__WHAT THE EXERCISE ASKS__. Repeat every line of the listing below exactly, minus the pictures.

AVAILABLE DATA below:

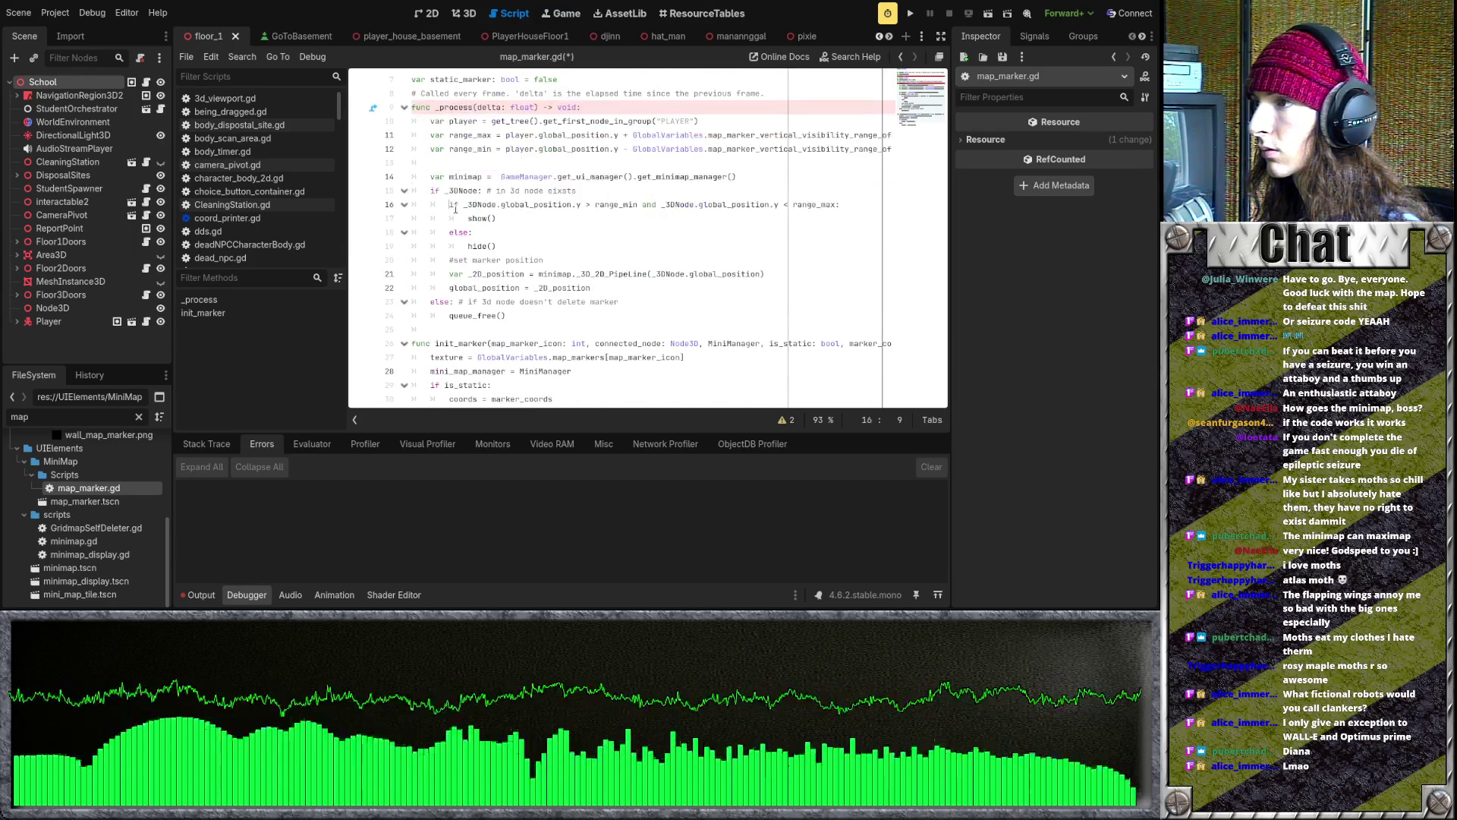
- Add an 'if is_static' branch below the minimap line and paste the two marker-positioning lines into it
{"action": "left_click", "coordinate": [758, 177]}
{"action": "key", "text": "Return"}
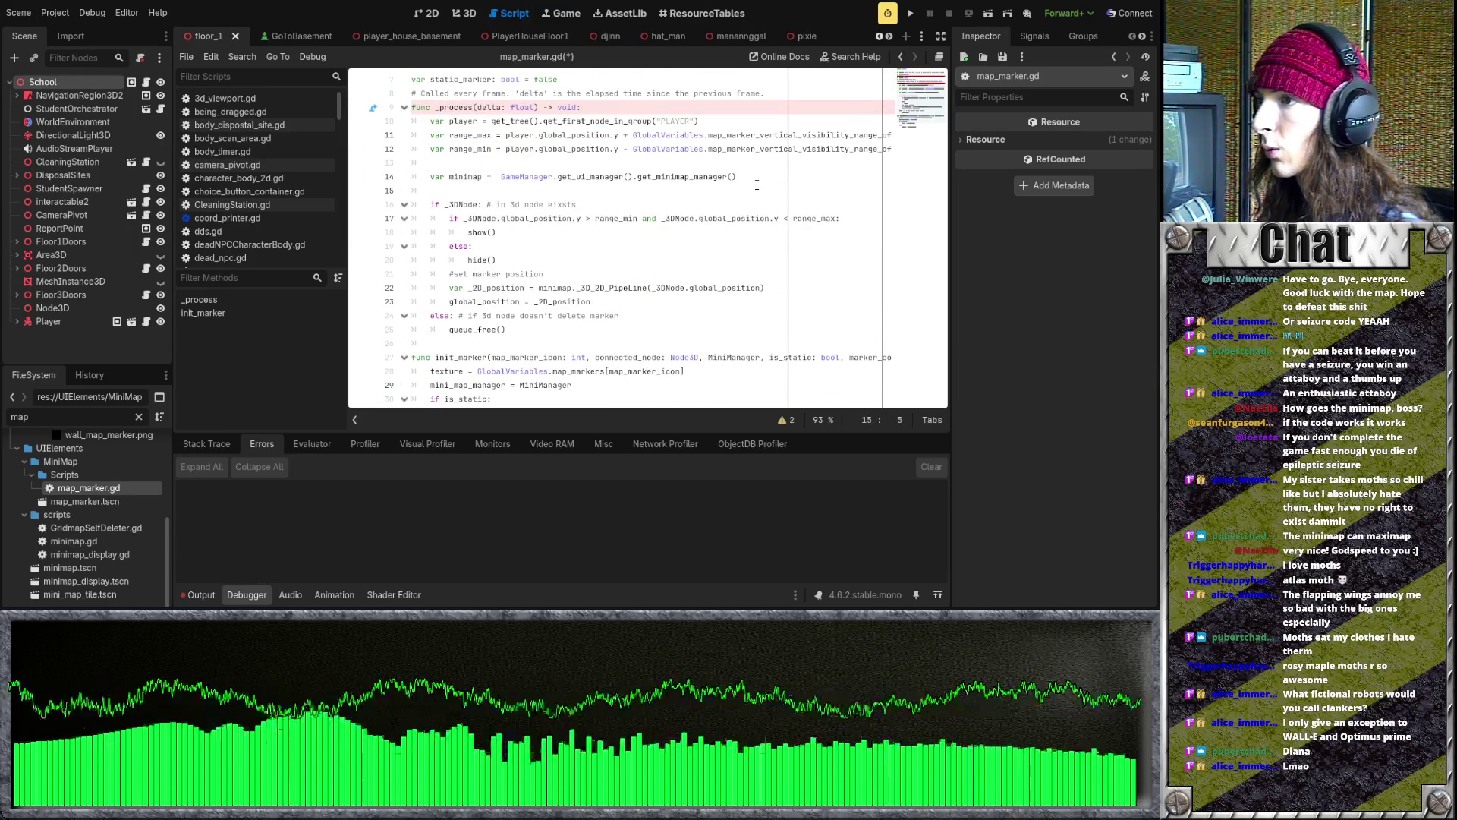
{"action": "type", "text": "if "}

End of AVAILABLE DATA.

__RESPONSE BOX__.
- Add an 'if is_static' branch below the minimap line and paste the two marker-positioning lines into it
{"action": "left_click", "coordinate": [758, 177]}
{"action": "key", "text": "Return"}
{"action": "type", "text": "if "}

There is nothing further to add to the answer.